The academy in Delhi, she says will include Kuchipudi as well as other dance forms both classical and modern.
"We want to concentrate on kathak, Odissi and genres like Bollywood dance, Latin American, Russian ballet and jazz. Music will include Hindustani vocal and instruments like the tabla etc," says the dancer.
The centre in Angul, Odisha would be bigger and emphasise primarily on Odissi and Kuchipudi.
"While in a city like Delhi space is a big constraint, in Odisha it will be something led on the lines of the Kalakshetra in Chennai or even Mallika Sarabhai's dance school. I don't want to lose our classical repertoire," says Shallu Jindal.
Moreover, the danseuse opines that the need of the hour is a greater promotion of the classical arts.
"The classical arts needs to be promoted more and more academies should be set up across the country. The state governments can take a leading role and introduce more festivals that will provide opportunities for young people to perform," she says.
Shalu Jindal also plans to give scholarships to the underprivileged to learn dance.
"I want to encourage underprivileged children who are talented to take up dance professionally. It will be sort sort of skill based programme where students will get training in dance and later on they can earn a living by teaching etc. For this I plan to get in touch with a lot of schools." The onus of introducing, sustaining and furthering the
interest of children in dance rests on parents and teachers, points out the dancer.
"Children do get interested when they see classical dance performances but it is very difficult to retain their interest. This is where the role of the parents begins, they
should provide them with more exposure to dance performances," says Shallu whose daughter is also learning dance.
"My daughter is also learning from my gurus. She is also very passionate about kuchipudi, I think that daughters naturally emulate mothers. So much so she brought
her friends to my recital and thus inspired quite a few of them to start learning dance," says Shallu.
Forever, interested in different genres of dance, Shallu is constantly innovating for her recitals. She has performed both nationally and internationally including at Ellora,
Khajuraho, Hampi, Elephanta, Monte, Kinkini, Chidambaram, Chakradhar Samaroh, Krishna Gana Sabha, Natyanjali, Guru Kelucharan Mohapatra, Chowmahalla festivals.
A self confessed fan of sufi music Shallu has based several of her classical dance recitals on sufi songs.
"For a very long time a quawali by Nusrat Fateh Ali Khan has been running in my mind. It has been a favourite with me. One day I expressed my desire to dance to the number and my guru choreographed it for me. I have also danced to the Abida Parveen's songs," says the dancer.

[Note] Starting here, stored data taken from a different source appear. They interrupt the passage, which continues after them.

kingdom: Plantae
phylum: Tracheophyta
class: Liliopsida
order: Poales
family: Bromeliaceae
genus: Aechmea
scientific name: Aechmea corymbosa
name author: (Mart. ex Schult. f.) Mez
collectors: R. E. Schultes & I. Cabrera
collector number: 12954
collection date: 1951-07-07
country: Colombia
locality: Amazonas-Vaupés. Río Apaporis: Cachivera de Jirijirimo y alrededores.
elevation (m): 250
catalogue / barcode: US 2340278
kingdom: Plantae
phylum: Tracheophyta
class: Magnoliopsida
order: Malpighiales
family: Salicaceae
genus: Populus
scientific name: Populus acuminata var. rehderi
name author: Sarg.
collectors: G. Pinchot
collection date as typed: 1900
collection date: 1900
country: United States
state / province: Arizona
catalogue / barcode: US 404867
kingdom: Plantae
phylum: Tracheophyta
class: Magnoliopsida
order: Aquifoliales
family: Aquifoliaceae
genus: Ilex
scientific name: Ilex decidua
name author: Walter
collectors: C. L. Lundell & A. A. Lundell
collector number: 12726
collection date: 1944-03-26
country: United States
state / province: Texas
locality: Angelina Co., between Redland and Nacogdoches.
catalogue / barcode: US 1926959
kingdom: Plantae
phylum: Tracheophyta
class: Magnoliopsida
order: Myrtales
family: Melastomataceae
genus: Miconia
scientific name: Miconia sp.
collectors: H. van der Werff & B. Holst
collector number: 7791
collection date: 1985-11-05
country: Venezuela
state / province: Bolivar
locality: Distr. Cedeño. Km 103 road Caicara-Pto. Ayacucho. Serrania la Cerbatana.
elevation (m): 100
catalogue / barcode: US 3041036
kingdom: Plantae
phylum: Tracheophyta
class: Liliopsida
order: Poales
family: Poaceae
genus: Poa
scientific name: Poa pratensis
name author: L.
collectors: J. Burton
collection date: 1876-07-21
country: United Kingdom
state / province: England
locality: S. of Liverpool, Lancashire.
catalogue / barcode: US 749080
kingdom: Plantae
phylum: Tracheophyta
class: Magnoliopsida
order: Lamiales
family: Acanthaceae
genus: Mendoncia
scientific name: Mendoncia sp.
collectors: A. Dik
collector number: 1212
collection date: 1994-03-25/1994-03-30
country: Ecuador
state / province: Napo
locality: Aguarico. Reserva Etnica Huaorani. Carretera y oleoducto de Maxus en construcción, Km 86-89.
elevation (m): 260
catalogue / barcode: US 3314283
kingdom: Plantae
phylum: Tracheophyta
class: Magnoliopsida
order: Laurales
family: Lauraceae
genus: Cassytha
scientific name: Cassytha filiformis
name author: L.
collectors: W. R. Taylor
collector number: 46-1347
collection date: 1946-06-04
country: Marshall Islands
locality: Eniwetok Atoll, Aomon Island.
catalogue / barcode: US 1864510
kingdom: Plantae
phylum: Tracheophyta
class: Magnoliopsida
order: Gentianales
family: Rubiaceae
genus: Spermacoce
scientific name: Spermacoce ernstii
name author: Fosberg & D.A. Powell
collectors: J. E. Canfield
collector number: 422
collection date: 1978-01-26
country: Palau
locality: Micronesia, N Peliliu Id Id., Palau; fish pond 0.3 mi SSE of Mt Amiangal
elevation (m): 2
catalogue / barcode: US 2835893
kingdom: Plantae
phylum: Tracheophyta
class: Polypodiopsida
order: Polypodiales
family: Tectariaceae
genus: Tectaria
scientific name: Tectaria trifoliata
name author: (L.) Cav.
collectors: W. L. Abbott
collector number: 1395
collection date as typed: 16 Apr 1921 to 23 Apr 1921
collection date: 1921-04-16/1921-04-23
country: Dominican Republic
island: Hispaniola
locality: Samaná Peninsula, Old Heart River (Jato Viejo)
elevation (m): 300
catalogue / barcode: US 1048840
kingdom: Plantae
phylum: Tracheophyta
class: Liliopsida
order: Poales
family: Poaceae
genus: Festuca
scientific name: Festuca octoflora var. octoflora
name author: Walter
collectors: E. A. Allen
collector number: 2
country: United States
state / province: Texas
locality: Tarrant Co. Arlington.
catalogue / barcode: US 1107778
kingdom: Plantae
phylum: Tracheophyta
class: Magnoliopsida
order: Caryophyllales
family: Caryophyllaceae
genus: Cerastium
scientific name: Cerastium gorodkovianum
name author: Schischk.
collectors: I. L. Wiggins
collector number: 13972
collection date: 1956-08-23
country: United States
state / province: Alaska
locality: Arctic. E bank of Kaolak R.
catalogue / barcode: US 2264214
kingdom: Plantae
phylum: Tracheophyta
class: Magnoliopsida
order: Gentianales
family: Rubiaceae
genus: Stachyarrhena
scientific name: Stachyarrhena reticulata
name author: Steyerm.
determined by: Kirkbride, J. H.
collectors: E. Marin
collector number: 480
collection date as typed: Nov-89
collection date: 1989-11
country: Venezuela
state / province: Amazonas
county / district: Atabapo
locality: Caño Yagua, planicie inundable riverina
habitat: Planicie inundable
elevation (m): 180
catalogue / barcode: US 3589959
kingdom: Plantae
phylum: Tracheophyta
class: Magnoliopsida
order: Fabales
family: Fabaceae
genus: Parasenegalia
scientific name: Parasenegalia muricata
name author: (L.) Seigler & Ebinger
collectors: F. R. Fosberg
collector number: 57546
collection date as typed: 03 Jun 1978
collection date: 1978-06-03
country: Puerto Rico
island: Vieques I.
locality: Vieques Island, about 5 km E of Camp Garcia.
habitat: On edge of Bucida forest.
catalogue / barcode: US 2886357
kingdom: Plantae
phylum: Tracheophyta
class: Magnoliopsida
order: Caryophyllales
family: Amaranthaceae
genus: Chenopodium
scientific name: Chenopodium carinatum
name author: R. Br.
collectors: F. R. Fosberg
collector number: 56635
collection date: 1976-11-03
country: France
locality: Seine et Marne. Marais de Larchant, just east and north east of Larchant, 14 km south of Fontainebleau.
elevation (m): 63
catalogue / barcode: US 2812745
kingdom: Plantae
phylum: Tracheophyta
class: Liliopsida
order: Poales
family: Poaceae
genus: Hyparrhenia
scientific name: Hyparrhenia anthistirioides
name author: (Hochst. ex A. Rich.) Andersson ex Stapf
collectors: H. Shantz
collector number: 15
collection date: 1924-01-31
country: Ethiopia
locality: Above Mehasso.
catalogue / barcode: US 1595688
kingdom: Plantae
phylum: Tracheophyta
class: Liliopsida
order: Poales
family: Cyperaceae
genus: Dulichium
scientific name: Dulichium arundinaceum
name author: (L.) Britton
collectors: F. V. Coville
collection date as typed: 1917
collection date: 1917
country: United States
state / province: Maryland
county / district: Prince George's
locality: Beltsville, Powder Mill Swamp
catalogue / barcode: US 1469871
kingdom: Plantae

"According to Natyashastra, Kuchipidi is very vocal and expressive form of dance and people can understand the language of dance irrespective of the language of the
composition." The colourful flamenco dancers from Spain also fascinate Shallu Jindal.
"I really want to learn belly dancing and flamenco. I have been fascinated with these two dance forms and I think am going to learn them soon because I always believe that the universe conspires to give back to you what you tell it," says the dancer.